***** Source
Hanosz Prime is the ruler of the planet Prime in a galaxy far from our own. His tranquil life in the "1111th Encompassment of the Ninth Mandala" is disturbed when a traveler tells him of an anomaly at the heart of the Milky Way Galaxy. This particular black hole is devouring matter at an enormous rate. Mankind's original home planet will soon be destroyed. Now in the far reaches of time, everyone enjoys a long life. Through a rebirthing process, a person can take on any bodily shape he or she wants and most of humanity has changed beyond recognition. Only those who are on Earth, though, are unlimited in the number of rebirths they can undergo. They have become physically immortal. Hanosz decides to undergo a rebirth, hand the ruling of Prime to his reluctant brother, and visit Earth to see if he can avert the disaster.



Thanks to the discovery of hyperwave and hyperspace technology, these inhabitants of the far future have both faster-than-light communication and faster-than-light travel. And thus Hanosz is soon on Earth at the estate of Sinon Kreidge and his lovely (by Ninth Mandala standards) daughter, Kaivilda. Needless to say, the people of Earth are disturbed by the recognition that they are no longer immortal. Factions advocating both action and passivity are debating what, if anything, to do about the impending disaster. Hanosz consults Earth's Oracles; an attempt is made on his life; and he leaves Earth with a duplicate of Kaivilda in tow to try to prevent the black hole from devouring the Milky Way Galaxy. With the aid of Kaivilda and the AI's onboard his ship, he travels towards the singularity. It soon becomes apparent that the black hole, which is growing at an enormous rate, will not only devour the Milky Way but also the entire universe if something cannot be done to stop it. Parallel universes, an information-filled holographic film at the edges of space-time, causality, changes in the universal physical constants - all play a role in the concluding drama.


When the Blue Shift Comes takes place unimaginably far in the future. As the mysterious narrator states: "Between our time and theirs, the English language was forgotten in its entirety...along with all the details of our civilization right down to the mere fact that it had ever existed." The humans of that time have changed beyond recognition - physically, emotionally and mentally. The closest relationship between two beings is one of "rapport" - an almost mystical state of union. Hanosz' and Kaivilda's "newfound rapport, vibrant and irresistible, makes the universe subjectively new in a way no amount of matter and energy reshuffling could ever hope to match...This rapport includes everything that Is, connecting everything that was once apart, joining and unifying even the most disparate of forces, sensations, impressions and ideas." When confronting their own mortality, the far future denizens of Earth are not that much different from ourselves. Kaivilda reflects: "No day has been taken for granted; every dawn has been an education, replete with longing, gratitude about her continued existence, and ... uncertainty about the future."


Other Stuff


The End of Space-Time

Theories of the ultimate fate of our universe seem to be divided into three general categories: the Big Freeze (aka "heat death"), the Big Crunch (the universe collapses in upon itself when its current expansion reverses), and a Never-Ending Multiverse. How the universe ends up depends on the amount of matter it contains - specifically on whether the gravitational force from the universe's matter is enough to stop the expansion of the universe that has been in progress since the Big Bang. Physicists are still trying to get their heads around this and no one knows the answer for sure. The growing understanding of dark matter (which is 5 times more prevalent than normal matter) and the recently discovered (1998) dark energy (which increases the universe's rate of expansion) are being figured into the calculations.
**********
***** Rows
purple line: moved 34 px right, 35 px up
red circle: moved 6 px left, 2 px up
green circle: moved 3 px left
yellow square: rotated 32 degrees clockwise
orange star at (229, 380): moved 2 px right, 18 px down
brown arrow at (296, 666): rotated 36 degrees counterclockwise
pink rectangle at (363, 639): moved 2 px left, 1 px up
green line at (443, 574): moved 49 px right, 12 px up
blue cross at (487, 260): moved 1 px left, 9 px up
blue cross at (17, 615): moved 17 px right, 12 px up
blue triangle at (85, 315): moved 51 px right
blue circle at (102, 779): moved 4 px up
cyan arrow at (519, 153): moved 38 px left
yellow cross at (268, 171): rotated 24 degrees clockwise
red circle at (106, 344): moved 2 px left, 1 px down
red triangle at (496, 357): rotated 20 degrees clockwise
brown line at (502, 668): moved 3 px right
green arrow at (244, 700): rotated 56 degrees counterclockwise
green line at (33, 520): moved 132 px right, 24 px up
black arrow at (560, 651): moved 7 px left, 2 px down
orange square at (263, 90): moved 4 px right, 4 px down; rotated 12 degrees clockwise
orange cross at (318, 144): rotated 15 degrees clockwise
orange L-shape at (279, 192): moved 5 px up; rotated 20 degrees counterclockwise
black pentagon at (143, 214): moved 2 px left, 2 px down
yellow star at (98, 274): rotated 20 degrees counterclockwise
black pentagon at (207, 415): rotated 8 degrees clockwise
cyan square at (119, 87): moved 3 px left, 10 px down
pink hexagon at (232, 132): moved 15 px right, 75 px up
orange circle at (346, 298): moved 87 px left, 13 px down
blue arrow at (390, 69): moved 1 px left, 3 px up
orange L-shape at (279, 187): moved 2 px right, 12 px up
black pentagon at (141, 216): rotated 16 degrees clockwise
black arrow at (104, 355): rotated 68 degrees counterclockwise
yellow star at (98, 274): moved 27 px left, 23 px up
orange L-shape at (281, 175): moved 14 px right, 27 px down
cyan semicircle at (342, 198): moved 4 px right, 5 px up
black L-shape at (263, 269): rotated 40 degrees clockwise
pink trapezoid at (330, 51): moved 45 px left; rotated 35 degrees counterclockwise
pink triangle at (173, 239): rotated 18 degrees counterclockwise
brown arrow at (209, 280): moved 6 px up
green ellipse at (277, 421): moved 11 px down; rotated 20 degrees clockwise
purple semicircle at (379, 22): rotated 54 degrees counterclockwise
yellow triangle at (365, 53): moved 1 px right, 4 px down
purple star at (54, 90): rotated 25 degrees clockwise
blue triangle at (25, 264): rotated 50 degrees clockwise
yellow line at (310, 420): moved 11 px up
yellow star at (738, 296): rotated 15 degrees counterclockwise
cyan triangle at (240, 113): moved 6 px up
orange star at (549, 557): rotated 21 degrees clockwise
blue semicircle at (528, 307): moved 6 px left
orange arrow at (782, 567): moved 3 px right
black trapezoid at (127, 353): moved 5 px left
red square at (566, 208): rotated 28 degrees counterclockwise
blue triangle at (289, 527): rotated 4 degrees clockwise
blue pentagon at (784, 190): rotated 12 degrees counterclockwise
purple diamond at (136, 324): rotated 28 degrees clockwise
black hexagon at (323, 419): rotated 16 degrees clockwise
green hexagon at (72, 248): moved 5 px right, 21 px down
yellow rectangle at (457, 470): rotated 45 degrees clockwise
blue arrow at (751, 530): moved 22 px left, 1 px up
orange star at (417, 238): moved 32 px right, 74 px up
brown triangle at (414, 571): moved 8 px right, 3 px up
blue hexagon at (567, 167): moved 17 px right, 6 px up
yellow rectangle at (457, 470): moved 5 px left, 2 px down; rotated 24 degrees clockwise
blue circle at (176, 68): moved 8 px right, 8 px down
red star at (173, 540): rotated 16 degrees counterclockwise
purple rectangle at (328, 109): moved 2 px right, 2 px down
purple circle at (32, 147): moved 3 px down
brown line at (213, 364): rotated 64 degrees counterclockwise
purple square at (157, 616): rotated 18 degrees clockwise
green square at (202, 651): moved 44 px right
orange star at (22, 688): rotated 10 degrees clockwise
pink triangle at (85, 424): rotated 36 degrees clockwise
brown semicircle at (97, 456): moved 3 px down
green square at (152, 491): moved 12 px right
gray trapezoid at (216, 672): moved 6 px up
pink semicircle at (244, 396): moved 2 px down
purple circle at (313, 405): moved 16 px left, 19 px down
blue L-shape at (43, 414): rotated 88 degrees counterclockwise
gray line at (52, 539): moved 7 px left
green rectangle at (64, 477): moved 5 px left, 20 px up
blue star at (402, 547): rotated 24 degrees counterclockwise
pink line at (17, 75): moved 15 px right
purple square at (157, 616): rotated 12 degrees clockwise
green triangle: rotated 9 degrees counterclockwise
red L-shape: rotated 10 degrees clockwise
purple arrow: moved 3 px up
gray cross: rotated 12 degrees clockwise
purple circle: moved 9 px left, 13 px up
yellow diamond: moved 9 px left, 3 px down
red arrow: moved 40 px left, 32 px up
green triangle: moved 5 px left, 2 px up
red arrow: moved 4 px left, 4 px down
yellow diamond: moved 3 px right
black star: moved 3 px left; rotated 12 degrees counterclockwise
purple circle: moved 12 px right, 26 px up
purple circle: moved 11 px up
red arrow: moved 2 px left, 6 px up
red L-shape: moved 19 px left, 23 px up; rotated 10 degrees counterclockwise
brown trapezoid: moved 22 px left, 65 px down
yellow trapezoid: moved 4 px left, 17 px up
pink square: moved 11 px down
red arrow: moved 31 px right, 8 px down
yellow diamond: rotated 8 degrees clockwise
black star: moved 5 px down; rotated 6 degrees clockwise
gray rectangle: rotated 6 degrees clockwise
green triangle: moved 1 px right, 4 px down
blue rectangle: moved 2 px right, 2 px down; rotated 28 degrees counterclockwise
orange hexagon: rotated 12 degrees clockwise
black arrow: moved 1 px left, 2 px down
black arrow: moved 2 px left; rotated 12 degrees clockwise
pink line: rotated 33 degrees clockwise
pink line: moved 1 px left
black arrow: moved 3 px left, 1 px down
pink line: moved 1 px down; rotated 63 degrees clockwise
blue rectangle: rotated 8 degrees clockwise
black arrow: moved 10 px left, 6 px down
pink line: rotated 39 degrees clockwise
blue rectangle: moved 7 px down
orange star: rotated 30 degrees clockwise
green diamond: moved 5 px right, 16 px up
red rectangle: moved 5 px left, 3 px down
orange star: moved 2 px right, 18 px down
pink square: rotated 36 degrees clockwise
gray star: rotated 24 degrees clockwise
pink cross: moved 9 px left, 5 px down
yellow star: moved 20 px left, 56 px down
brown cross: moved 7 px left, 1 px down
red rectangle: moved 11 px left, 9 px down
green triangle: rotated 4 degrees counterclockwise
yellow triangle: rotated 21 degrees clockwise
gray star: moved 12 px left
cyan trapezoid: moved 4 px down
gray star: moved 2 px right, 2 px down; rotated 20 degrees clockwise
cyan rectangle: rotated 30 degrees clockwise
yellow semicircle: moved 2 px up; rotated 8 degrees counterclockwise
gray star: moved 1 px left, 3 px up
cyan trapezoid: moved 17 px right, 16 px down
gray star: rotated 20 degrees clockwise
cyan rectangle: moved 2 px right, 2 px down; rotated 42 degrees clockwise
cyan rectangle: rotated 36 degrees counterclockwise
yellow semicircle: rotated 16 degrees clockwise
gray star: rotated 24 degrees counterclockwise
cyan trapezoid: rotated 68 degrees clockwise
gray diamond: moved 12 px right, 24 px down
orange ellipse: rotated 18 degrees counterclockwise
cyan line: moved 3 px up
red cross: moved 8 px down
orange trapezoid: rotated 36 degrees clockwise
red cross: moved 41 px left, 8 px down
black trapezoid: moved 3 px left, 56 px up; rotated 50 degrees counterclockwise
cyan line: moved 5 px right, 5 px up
**********
**Exercise objective:** Continue the review of When the Blue Shift Comes, picking up after its closing paragraph on the ultimate fate of the universe.

**The response:**
Briefly:

  • If the amount of matter is too small and the universe continues to expand indefinitely, then all matter and energy will reach a "heat death" with temperatures near absolute zero. Long before this, the stars would be so far apart that the night sky on any planet would be completely devoid of them. 

  • If the amount of matter in the universe is too great, the expansion will halt and then be reversed. Galaxies would collapse and the night sky would be filled with millions of suns as the universe hurtled backward into the dense point that exploded into the Big Bang 13.8 billion years ago. 

  • If, as in the story of Goldilocks and the Three Bears, the amount of matter is "just right", then the expansion of the universe would eventually come to a stop. In this case, though, there would be no reversal back into a Big Crunch. Whether expansion stops before there is too little useful energy to support life is a point to be considered.

Then there are variations within these categories. For example, in the Big Bounce, a variation of the Big Crunch, the collapse of the universe creates another another Big Bang and the process is repeated again and again...collapse...expansion...collapse...expansion... and so on.


Finally, the Never-Ending Multiverse derives from the theory of eternal inflation. In this theory, inflation, the incredibly rapid expansion of space-time that occurred immediately after the Big Bang, is a continual process with new universes being created all the time. While a given universe such as ours would suffer heat death, the Multiverse itself would never end.


These final expansions or contractions of the universe lie far in the future - more than a hundred trillion years in the future according to current theories. How about something closer to home - the Sun and the solar system and, of course, the Earth?
 

Life-cycle of the Sun; sizes are not drawn to scale. [Wikipedia]
 
Th Sun is about midway through its life cycle. In about 5 billlion years, the Sun will have grown into a "red giant". The Sun is not large enough to turn supernova when it collapses but rather it will eventually become a white dwarf star. As it expands into its red giant phase, it will make life unsustainable on Earth. About 1 billion years from now, the Earth will be so hot that its oceans will evaporate. In 4 billion years, there will be a runaway greenhouse effect that will make nearly all life on land extinct. In 7.5 billion years, Earth will be absorbed by the expanding sun. Man will have to take to the stars (or at least to the moons of the gas giants) if the species is to survive.

Physical cosmology is the branch of physics that studies, among other things, the ultimate fate of the universe. For further reading, I recommend the following Wikipedia articles, which were helpful in developing this post.

Theories About the End of the Universe
Future of an Expanding Universe
Life Phases of the Sun
Future of the Earth


Blue Shift


The Blue Shift of the book's title refers to the property of waves (e.g., light, sound) to increase in frequency (i.e., have shorter wave lengths) as the object emitting the waves approaches the observer. A red shift denotes the opposite effect as the object recedes from the observer. A common example of the shifts in frequency is the sound of a car that approaches and then passes the observer and recedes in the distance. The most scientifically important instance of the shifts is Hubble's Law, named after American astronomer Edwin Hubble (1889-1953).  Hubble showed that the velocity of a galaxy moving away from the Earth increases with its distance from us, implying that the universe is expanding. Hubble did this by measuring the redshift of the light coming from what at the time were called "nebulae" but what we now know as galaxies.